_About this task_
Copy the lines below verbatim, but only from the line containing "imágenes y estilos." through the end of the data.

_Entries supplied_
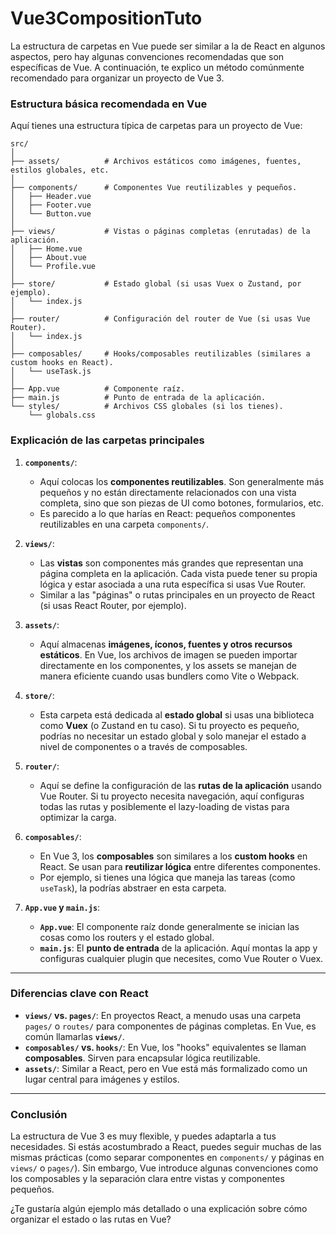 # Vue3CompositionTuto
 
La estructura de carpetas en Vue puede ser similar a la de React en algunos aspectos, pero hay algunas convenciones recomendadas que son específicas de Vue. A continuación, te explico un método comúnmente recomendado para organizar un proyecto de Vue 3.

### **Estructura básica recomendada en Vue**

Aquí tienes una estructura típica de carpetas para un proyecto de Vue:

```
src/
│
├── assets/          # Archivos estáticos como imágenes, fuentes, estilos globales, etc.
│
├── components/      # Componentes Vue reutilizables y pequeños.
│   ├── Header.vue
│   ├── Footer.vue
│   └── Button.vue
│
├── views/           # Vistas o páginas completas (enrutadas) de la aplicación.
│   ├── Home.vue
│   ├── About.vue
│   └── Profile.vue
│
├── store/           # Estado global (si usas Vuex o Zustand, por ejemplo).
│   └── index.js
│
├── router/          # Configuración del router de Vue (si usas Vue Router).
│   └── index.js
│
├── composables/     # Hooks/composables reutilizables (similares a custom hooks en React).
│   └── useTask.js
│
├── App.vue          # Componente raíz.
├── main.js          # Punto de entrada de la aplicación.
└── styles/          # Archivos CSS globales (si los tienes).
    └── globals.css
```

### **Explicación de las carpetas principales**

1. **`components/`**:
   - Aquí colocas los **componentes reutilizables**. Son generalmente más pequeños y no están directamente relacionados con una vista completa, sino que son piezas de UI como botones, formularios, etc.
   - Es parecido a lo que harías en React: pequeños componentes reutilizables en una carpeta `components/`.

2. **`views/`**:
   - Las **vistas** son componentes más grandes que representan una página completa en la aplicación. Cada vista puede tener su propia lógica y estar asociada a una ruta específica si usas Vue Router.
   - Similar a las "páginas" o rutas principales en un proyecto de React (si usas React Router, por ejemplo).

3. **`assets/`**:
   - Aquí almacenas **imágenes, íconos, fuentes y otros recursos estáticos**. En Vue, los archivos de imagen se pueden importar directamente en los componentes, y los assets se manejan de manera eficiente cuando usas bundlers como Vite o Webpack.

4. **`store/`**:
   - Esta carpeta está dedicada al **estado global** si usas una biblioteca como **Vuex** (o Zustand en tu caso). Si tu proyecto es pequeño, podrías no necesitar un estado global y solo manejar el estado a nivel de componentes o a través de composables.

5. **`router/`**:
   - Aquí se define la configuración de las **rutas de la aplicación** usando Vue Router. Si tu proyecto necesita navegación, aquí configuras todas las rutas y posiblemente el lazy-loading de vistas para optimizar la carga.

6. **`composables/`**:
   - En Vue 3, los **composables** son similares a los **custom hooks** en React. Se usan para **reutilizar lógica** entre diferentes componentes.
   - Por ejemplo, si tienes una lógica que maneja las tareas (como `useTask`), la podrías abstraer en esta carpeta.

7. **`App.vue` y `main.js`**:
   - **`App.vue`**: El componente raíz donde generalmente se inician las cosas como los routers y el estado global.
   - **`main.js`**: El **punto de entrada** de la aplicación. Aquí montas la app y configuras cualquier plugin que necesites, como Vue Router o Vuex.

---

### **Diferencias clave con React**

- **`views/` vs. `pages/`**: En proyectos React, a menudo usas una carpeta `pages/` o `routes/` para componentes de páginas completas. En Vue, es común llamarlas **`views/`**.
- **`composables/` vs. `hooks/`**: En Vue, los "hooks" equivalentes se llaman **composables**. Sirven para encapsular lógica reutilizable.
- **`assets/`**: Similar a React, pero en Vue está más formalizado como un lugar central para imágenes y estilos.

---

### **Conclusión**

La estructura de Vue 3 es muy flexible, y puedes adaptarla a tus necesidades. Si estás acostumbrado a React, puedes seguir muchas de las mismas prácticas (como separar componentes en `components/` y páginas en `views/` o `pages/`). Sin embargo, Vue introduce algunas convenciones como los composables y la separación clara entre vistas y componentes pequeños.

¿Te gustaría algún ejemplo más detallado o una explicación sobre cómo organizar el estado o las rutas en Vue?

_Answer to this problem_
- **`assets/`**: Similar a React, pero en Vue está más formalizado como un lugar central para imágenes y estilos.

---

### **Conclusión**

La estructura de Vue 3 es muy flexible, y puedes adaptarla a tus necesidades. Si estás acostumbrado a React, puedes seguir muchas de las mismas prácticas (como separar componentes en `components/` y páginas en `views/` o `pages/`). Sin embargo, Vue introduce algunas convenciones como los composables y la separación clara entre vistas y componentes pequeños.

¿Te gustaría algún ejemplo más detallado o una explicación sobre cómo organizar el estado o las rutas en Vue?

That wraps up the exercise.